**Prompt:**
Only the lines from the one containing "M 1385,177 L" through the one containing "M 1390,217 L" should be printed, exactly as they appear below, with both ends included.

[Stored data entries]
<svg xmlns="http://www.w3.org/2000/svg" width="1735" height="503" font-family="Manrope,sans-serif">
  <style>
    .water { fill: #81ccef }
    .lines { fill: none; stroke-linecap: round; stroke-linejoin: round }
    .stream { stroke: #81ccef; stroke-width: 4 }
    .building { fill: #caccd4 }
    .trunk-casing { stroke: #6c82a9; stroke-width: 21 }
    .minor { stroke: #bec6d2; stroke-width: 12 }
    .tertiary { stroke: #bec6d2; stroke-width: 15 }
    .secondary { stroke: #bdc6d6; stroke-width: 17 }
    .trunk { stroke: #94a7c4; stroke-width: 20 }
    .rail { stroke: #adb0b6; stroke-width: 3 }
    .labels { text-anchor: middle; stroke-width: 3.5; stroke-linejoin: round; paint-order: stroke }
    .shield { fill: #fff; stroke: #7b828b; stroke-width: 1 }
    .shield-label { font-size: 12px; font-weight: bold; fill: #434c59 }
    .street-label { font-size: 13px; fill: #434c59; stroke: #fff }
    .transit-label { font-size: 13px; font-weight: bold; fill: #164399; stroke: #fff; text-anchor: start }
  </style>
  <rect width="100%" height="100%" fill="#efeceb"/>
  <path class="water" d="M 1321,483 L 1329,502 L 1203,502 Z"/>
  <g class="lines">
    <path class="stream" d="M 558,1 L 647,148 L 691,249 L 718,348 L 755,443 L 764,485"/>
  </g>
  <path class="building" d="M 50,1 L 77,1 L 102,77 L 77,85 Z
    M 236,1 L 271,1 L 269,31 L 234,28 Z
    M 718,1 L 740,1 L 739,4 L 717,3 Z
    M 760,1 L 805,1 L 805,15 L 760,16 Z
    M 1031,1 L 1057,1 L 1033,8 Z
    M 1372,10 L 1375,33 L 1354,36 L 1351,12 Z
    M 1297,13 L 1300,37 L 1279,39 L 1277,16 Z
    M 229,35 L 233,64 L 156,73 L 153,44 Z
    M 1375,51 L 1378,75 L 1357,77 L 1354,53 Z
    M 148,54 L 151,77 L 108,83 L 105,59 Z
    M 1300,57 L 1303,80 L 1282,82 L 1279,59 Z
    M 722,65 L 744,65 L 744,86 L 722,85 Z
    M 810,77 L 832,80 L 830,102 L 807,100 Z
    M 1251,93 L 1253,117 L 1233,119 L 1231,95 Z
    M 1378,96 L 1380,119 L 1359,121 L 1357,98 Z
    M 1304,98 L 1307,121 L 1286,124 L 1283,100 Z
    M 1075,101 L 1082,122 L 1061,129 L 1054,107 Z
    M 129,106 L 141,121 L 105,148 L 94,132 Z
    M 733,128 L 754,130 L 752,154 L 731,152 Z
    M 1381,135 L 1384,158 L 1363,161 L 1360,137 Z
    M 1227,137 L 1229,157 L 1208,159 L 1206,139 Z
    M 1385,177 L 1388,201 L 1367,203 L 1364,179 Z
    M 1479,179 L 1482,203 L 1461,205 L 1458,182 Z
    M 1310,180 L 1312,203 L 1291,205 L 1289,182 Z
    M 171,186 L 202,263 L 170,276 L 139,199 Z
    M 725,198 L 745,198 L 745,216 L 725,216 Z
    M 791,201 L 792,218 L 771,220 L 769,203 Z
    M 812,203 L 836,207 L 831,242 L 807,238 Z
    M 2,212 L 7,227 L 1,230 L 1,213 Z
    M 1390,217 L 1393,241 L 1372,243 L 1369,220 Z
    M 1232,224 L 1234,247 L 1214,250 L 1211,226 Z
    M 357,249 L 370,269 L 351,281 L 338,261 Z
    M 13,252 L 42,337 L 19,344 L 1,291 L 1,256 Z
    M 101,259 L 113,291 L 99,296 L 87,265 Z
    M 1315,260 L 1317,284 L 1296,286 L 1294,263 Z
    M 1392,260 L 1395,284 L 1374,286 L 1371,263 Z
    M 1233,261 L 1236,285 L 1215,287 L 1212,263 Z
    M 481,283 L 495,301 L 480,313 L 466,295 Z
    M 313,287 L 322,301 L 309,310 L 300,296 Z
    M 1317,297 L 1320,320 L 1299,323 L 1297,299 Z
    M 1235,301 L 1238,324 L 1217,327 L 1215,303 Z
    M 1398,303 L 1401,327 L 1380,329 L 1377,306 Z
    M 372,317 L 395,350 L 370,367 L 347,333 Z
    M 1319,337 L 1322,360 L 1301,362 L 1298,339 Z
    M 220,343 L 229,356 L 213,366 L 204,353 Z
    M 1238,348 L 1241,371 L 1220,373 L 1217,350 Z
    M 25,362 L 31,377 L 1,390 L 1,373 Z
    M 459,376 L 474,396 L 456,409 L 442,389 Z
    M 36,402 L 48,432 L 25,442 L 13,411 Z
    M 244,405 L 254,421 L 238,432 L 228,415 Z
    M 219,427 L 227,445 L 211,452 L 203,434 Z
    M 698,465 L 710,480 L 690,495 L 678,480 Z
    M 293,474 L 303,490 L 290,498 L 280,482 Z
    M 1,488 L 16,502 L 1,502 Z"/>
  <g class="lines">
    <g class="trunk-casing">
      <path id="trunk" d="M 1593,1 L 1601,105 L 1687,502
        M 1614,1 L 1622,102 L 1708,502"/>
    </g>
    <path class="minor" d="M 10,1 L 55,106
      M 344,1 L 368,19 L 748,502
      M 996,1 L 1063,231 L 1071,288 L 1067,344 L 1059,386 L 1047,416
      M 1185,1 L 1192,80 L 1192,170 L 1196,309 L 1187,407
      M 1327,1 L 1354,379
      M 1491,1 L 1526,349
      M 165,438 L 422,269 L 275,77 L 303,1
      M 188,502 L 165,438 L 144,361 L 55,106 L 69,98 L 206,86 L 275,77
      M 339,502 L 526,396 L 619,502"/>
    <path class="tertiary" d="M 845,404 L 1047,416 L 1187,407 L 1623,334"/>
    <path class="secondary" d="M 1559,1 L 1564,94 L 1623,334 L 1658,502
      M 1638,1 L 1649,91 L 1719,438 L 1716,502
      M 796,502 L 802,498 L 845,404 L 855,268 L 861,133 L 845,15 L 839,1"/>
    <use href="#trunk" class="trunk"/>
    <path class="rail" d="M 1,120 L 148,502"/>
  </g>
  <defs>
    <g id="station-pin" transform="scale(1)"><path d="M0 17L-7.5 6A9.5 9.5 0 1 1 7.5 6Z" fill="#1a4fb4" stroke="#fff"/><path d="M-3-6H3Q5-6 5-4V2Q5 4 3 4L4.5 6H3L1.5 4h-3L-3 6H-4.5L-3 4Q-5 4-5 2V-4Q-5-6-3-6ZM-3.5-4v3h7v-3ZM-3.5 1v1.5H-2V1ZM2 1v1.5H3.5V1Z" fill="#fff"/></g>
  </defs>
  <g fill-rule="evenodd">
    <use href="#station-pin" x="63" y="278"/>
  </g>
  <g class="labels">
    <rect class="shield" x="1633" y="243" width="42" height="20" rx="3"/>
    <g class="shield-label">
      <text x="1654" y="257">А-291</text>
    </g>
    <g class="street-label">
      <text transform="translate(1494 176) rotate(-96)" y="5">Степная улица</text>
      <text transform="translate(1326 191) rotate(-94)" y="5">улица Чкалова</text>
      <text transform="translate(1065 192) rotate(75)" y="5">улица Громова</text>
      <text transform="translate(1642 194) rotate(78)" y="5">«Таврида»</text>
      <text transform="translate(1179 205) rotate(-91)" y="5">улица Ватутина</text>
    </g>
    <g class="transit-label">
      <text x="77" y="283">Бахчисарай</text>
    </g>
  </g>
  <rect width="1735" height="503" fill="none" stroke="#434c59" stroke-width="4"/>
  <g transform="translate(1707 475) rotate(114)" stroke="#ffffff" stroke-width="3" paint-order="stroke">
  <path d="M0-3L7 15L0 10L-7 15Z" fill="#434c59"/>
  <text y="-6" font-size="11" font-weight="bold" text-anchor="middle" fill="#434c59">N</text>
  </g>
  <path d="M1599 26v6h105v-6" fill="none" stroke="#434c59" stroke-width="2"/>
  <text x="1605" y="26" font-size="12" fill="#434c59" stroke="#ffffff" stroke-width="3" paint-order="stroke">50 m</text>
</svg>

**Solution to this task:**
    M 1385,177 L 1388,201 L 1367,203 L 1364,179 Z
    M 1479,179 L 1482,203 L 1461,205 L 1458,182 Z
    M 1310,180 L 1312,203 L 1291,205 L 1289,182 Z
    M 171,186 L 202,263 L 170,276 L 139,199 Z
    M 725,198 L 745,198 L 745,216 L 725,216 Z
    M 791,201 L 792,218 L 771,220 L 769,203 Z
    M 812,203 L 836,207 L 831,242 L 807,238 Z
    M 2,212 L 7,227 L 1,230 L 1,213 Z
    M 1390,217 L 1393,241 L 1372,243 L 1369,220 Z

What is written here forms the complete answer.